News & Events

Course in Gerontology and Palliative Care Developed with $150,000 Grant

July 16, 2018

Palliative Care
Beginning in May of 2019, Illinois Wesleyan will offer a course in gerontology and end-of-life care.

BLOOMINGTON, Ill. — The Illinois Wesleyan University School of Nursing and the Department of Biology have earned a $150,000 grant from the Arthur Vining Davis Foundations to develop a course in gerontology and end-of-life care, including a paid summer internship in palliative care, for undergraduate students interested in health-science careers.

The grant was awarded to Director and Professor of Nursing – and the Caroline F. Rupert Endowed Chair of Nursing – Victoria Folse ’86, Assistant Professor of the School of Nursing Amy Funk, Professor of Biology Will Jaeckle and Associate Professor and Chair of Biology Loni Walker to promote interprofessional collaboration and communication for pre-medicine, pre-healthcare and nursing students.

“This experiential approach to education addresses currently unmet needs of future healthcare providers.
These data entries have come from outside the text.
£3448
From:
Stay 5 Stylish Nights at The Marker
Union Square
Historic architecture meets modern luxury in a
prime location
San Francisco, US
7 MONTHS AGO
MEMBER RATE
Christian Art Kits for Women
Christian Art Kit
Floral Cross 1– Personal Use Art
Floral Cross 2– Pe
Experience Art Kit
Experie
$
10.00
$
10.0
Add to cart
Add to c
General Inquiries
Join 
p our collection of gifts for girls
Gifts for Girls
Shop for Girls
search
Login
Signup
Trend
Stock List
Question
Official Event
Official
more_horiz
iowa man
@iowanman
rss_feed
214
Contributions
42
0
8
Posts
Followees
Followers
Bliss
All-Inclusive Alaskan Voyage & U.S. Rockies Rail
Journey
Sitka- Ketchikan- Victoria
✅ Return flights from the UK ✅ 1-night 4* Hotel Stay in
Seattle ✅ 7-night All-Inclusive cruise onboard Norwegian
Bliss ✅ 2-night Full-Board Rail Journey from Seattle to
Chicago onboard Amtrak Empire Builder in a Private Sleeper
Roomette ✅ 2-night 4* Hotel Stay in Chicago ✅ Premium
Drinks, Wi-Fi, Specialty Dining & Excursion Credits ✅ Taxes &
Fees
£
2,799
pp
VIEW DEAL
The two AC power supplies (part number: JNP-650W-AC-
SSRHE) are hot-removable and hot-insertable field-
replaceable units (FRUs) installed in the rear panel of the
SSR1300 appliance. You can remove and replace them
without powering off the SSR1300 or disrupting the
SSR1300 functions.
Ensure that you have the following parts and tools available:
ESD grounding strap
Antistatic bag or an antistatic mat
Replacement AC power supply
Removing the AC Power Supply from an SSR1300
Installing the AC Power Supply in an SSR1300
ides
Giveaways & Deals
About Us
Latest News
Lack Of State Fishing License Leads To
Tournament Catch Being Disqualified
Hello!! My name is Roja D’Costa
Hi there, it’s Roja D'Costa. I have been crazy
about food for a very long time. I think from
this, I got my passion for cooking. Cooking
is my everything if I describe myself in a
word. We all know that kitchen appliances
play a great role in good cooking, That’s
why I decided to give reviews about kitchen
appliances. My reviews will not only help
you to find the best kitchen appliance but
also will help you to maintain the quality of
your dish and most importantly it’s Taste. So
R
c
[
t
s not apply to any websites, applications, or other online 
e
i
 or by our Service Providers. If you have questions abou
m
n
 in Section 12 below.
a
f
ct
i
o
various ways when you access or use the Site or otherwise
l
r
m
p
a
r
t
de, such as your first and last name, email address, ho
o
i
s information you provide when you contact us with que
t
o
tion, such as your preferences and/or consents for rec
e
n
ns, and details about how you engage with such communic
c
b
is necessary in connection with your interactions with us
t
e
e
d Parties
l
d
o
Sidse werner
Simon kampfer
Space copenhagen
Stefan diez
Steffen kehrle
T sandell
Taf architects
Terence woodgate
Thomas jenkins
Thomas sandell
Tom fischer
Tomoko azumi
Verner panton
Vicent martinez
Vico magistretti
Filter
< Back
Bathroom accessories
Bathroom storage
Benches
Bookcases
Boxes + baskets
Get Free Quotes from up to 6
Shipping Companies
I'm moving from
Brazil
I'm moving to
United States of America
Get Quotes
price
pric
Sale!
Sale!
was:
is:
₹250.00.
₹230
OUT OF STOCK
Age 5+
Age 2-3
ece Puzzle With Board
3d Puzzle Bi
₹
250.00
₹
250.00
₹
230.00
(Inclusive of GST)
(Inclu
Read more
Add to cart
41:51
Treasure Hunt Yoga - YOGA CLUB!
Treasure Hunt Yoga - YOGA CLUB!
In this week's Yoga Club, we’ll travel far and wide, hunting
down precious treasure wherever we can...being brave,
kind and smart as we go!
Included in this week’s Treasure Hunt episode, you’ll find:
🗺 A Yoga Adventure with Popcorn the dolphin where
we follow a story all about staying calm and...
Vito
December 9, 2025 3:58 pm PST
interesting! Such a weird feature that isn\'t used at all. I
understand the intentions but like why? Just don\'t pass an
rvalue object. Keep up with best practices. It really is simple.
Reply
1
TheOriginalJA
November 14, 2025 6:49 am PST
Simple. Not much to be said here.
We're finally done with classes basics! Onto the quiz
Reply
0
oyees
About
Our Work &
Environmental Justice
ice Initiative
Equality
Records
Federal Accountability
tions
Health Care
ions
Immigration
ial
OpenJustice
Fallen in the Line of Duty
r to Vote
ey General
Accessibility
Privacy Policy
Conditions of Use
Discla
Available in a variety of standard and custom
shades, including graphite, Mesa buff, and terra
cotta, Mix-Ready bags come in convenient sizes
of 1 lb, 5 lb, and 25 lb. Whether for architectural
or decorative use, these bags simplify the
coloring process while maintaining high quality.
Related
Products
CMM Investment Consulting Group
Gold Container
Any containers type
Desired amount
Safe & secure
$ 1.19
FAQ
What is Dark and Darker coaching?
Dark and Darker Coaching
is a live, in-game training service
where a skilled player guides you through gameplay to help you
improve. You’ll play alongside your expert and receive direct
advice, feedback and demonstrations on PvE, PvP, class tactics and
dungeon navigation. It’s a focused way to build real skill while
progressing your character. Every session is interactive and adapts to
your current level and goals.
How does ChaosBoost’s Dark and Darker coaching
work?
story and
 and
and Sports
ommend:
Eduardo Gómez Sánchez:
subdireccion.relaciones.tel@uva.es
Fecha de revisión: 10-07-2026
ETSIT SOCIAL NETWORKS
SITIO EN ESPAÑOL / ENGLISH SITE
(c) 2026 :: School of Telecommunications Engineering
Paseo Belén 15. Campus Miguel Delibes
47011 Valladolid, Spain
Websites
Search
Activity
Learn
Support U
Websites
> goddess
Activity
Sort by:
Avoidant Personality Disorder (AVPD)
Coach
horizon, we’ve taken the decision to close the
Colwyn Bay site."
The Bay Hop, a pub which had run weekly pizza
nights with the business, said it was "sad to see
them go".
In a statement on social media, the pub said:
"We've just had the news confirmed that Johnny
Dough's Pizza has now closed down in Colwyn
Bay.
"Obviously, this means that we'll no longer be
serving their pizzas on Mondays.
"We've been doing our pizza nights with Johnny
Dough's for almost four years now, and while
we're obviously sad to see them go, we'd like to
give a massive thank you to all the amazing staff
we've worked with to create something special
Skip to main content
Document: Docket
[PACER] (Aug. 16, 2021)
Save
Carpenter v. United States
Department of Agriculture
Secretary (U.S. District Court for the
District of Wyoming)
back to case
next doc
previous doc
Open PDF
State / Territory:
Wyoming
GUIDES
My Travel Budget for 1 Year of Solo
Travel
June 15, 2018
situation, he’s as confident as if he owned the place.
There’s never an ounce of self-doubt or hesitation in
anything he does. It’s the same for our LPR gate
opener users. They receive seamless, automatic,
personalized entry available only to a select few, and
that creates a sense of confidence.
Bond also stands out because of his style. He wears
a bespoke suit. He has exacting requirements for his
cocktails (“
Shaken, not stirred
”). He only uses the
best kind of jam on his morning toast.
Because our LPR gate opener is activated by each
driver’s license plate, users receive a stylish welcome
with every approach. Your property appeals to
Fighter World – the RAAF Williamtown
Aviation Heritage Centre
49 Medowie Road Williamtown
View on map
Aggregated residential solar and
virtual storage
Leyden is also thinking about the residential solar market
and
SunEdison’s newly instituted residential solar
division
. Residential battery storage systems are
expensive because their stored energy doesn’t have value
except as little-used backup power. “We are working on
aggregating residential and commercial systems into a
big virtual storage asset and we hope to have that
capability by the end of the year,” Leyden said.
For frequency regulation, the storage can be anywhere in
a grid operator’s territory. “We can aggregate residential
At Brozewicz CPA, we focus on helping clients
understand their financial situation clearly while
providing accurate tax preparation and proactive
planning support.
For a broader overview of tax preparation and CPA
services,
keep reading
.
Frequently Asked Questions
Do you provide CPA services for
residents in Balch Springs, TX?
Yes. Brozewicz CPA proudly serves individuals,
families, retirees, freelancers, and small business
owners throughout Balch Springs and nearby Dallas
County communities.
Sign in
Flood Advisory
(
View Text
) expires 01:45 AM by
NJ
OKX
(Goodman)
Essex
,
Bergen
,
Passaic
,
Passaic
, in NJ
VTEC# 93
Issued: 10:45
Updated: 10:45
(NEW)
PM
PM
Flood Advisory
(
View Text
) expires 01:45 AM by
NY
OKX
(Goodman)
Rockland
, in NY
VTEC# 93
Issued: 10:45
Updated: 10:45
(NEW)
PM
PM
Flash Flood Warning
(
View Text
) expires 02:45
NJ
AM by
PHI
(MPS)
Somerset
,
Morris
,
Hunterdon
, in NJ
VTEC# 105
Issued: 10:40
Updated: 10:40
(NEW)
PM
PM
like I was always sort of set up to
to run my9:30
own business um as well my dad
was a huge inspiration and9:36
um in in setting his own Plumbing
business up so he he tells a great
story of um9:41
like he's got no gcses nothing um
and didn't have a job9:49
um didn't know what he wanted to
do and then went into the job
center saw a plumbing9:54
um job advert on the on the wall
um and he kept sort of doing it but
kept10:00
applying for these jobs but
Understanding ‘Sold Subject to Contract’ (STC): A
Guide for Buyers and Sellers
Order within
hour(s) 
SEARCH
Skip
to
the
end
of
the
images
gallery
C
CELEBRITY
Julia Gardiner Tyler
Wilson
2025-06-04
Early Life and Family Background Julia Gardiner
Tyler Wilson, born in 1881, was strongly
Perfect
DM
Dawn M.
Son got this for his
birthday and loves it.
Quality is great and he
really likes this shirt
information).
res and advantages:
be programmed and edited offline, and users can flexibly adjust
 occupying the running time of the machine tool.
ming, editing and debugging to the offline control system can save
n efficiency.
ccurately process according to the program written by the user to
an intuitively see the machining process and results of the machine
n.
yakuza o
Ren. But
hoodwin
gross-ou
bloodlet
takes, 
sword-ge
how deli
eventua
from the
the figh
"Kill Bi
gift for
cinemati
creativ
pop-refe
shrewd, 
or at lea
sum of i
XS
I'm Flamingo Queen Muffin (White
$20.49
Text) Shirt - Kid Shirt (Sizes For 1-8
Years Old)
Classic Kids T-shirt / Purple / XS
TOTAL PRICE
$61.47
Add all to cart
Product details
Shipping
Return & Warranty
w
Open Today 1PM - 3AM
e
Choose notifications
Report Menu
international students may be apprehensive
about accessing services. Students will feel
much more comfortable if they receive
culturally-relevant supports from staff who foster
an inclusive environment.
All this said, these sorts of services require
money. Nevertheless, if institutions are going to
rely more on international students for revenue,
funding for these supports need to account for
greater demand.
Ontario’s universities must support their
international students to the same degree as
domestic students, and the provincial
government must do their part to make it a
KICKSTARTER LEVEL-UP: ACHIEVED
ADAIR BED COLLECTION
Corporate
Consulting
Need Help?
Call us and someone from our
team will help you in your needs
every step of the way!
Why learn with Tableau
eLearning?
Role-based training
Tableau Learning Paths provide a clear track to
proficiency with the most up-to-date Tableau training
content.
We are excited to leverage the curricular strengths of Nursing and Biology,” Folse said.

The course will be first offered in May of 2019 and will include simulations and hands-on learning. Paid summer internships will allow students to serve as active members of healthcare teams and develop the skills necessary to provide compassionate direct patient care to older adults and their families.

Folse also sees this as an opportunity to provide meaningful experiences for students interested in serving the community.

“The palliative care internship could serve as a signature experience for students across all disciplines,” Folse said.

For over 60 years, the Arthur Vining Davis Foundations has provided philanthropic support to medical schools, hospitals, hospices and other initiatives that enhance the quality of American healthcare. The goal of the palliative care program is to further research in this growing field and to make palliative care widely available to patients with chronic illnesses.